What’s behind the food

Conventional industrial agriculture is a wasteful oil dependent practice, it causes Climate Change emissions, it is responsible for significant damage to the environment, and the food it produces is less than desirable.  Particularly if we take into account the pesticide residue found in industrial agricultural produce.  So, it’s good to know what’s really behind supermarket food and that there is a deferred liability behind non-organic food.  Consider what is behind our food production system:

Oil and waste

As Heinberg points out:

“Agriculture accounts for about 17 percent of the US annual energy budget; it is the single largest consumer of petroleum products as compared to other industries.  By comparison, the US military, in all of its operations, uses less than half that amount.” (Heinberg. 2007, p.53)

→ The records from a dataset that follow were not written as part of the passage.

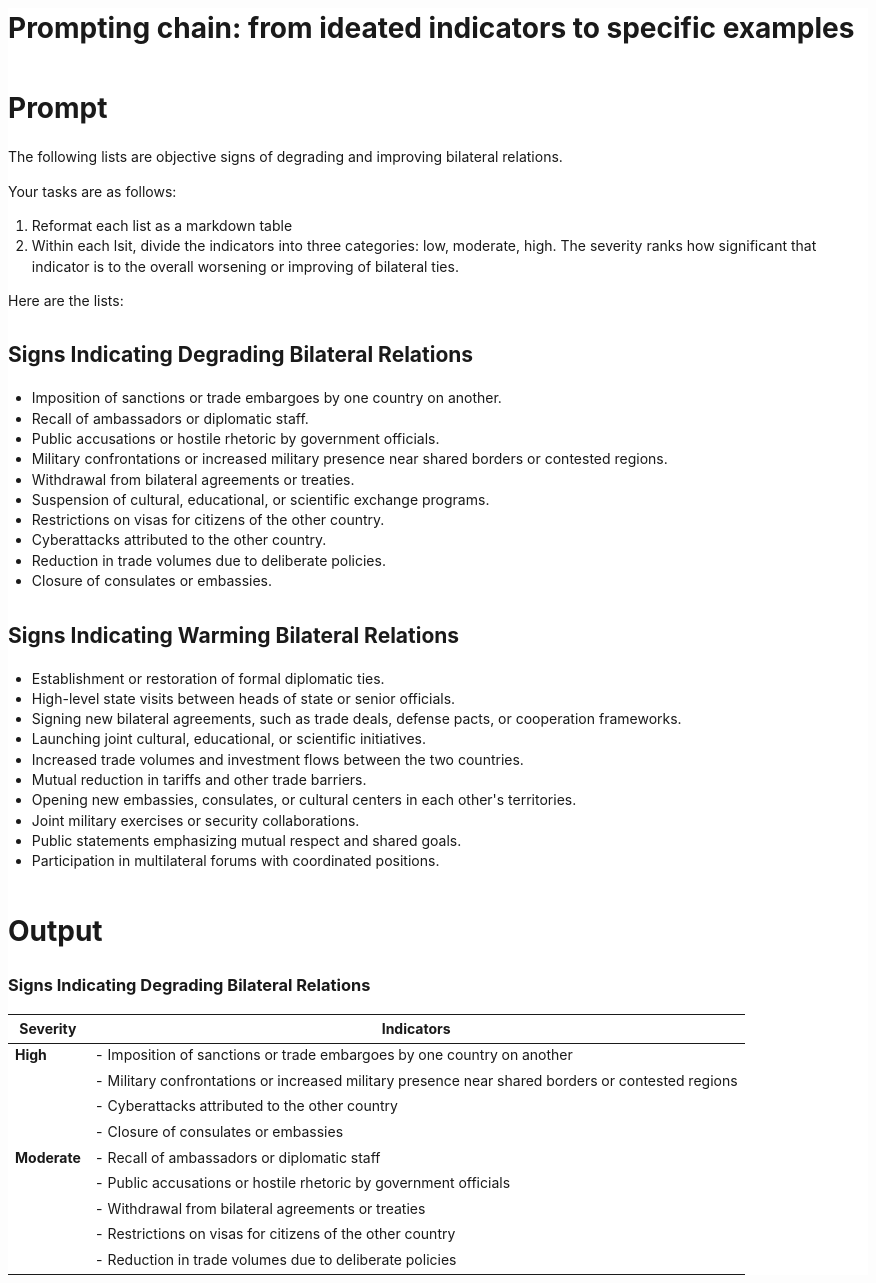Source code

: # Prompting chain: from ideated indicators to specific examples

# Prompt

The following lists are objective signs of degrading and improving bilateral relations.

Your tasks are as follows:

1) Reformat each list as a markdown table  
2) Within each lsit, divide the indicators into three categories: low, moderate, high. The severity ranks how significant that indicator is to the overall worsening or improving of bilateral ties.

Here are the lists:

## **Signs Indicating Degrading Bilateral Relations**
- Imposition of sanctions or trade embargoes by one country on another.
- Recall of ambassadors or diplomatic staff.
- Public accusations or hostile rhetoric by government officials.
- Military confrontations or increased military presence near shared borders or contested regions.
- Withdrawal from bilateral agreements or treaties.
- Suspension of cultural, educational, or scientific exchange programs.
- Restrictions on visas for citizens of the other country.
- Cyberattacks attributed to the other country.
- Reduction in trade volumes due to deliberate policies.
- Closure of consulates or embassies.

## **Signs Indicating Warming Bilateral Relations**
- Establishment or restoration of formal diplomatic ties.
- High-level state visits between heads of state or senior officials.
- Signing new bilateral agreements, such as trade deals, defense pacts, or cooperation frameworks.
- Launching joint cultural, educational, or scientific initiatives.
- Increased trade volumes and investment flows between the two countries.
- Mutual reduction in tariffs and other trade barriers.
- Opening new embassies, consulates, or cultural centers in each other's territories.
- Joint military exercises or security collaborations.
- Public statements emphasizing mutual respect and shared goals.
- Participation in multilateral forums with coordinated positions. 

# Output

### **Signs Indicating Degrading Bilateral Relations**

| **Severity** | **Indicators**                                                                                     |
|--------------|---------------------------------------------------------------------------------------------------|
| **High**     | - Imposition of sanctions or trade embargoes by one country on another                            |
|              | - Military confrontations or increased military presence near shared borders or contested regions |
|              | - Cyberattacks attributed to the other country                                                    |
|              | - Closure of consulates or embassies                                                              |
| **Moderate** | - Recall of ambassadors or diplomatic staff                                                       |
|              | - Public accusations or hostile rhetoric by government officials                                  |
|              | - Withdrawal from bilateral agreements or treaties                                               |
|              | - Restrictions on visas for citizens of the other country                                        |
|              | - Reduction in trade volumes due to deliberate policies                                          |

Our agricultural model is oil dependent, and this a global pattern.  It is now part of our culture. Conventional industrial agriculture is dependent on fossil fuel and there lies its efficiency, productivity, and competitiveness but also it’s vulnerability, as with out cheap oil it is not as efficient, or productive, and certainly not competitive.

Damage and Pollution

Agriculture contributes to land degradation such as erosion and salinity. The use of fertilizers and pesticides disrupts the natural equilibrium for life in the soil and in rivers. The main reason for land clearing in Australia is agricultural production, and as more land is needed to feed a growing population our forests and woodlands are at risk. Practiced on a large scale, as it is, I can’t think of anything more damaging to the world’s environment.

Climate Change emissions

We also have to factor in other oil dependent practices such as: storing, packaging, and transporting the food, to get it to us, which produce Climate Change emissions.  According to the Food and Agriculture Organization of the United Nations:

“Primary food production and the food supply chain, including landfill gas produced from food wastes, contribute approximately 22 percent of total annual greenhouse gas emissions.

An additional 15 percent of greenhouse emissions results from land use changes, particularly changes linked to deforestation brought about by the expansion of agricultural land.” (Food and Agriculture Organization of the United Nations. 2013)

Food Quality

Now, continued industrial agriculture accelerates Climate Change, and does damage to the environment in other ways.  But what about the food it produces? Lets take strawberries as an example:  “Without pesticides, strawberries would be more expensive because yields would be lower and there would be greater losses from them going bad before they get to the shops. (This is one reason why organic fruit costs more.)OLYMPUS DIGITAL CAMERA But pesticides can be applied too enthusiastically. 

The last time independent test results were published in Australia (in 2003), strawberries stood out as the fruit with the highest levels of pesticide residues, though still within acceptable limits.”  (Choice Magazine, 29 Jan 2008).

As Clive Blazely puts it with this example: The so-called acceptable limits are based on the amount of pesticides consumed compared to the body weight of an average person.  There are no warnings for children.  Some of the pesticides used by growers are called systemics, which means they enter the sap stream and can’t be washed off, turning the strawberry fruit into pesticide bombs.  If your child is say one fifth of your body weight then the amount consumed is five times as concentrated.  If the strawberry your child is eating is one of those stacked with four pesticides, then you may be feeding your child with a dosage level 20 times over what our authorities said was safe! (Blazely. 2013, p.13)

We can go on ignoring the repercussions and dependency of an oil based agricultural system.  We can still buy abundant cheap food at the supermarket.  But there is just too much evidence that point to the damage, complexity, and vulnerability, of our food supply system to ignore it.

Paula Ajuria


Clive Blazely. 2012, Growing your own Heirloom Vegetables. p.13

Choice Magazine 29 Jan 2000 http://www.choice.com.au/reviews-and-tests/food-and-health/food-and-drink/safety/strawberries.aspx8

Food and Agriculture Organization of the United Nations.  http://www.fao.org/energy/81337/en/

Jay Hakes. 2000, US Energy Information Administration. Long Term World Oil Supply presentation, http://www.eia.gov/pub/oil_gas/petroleum/presentations/2000/long_term_supply/sld003.htm

Richard Heinberg.  2007, Peak Everything. New Society Publishers.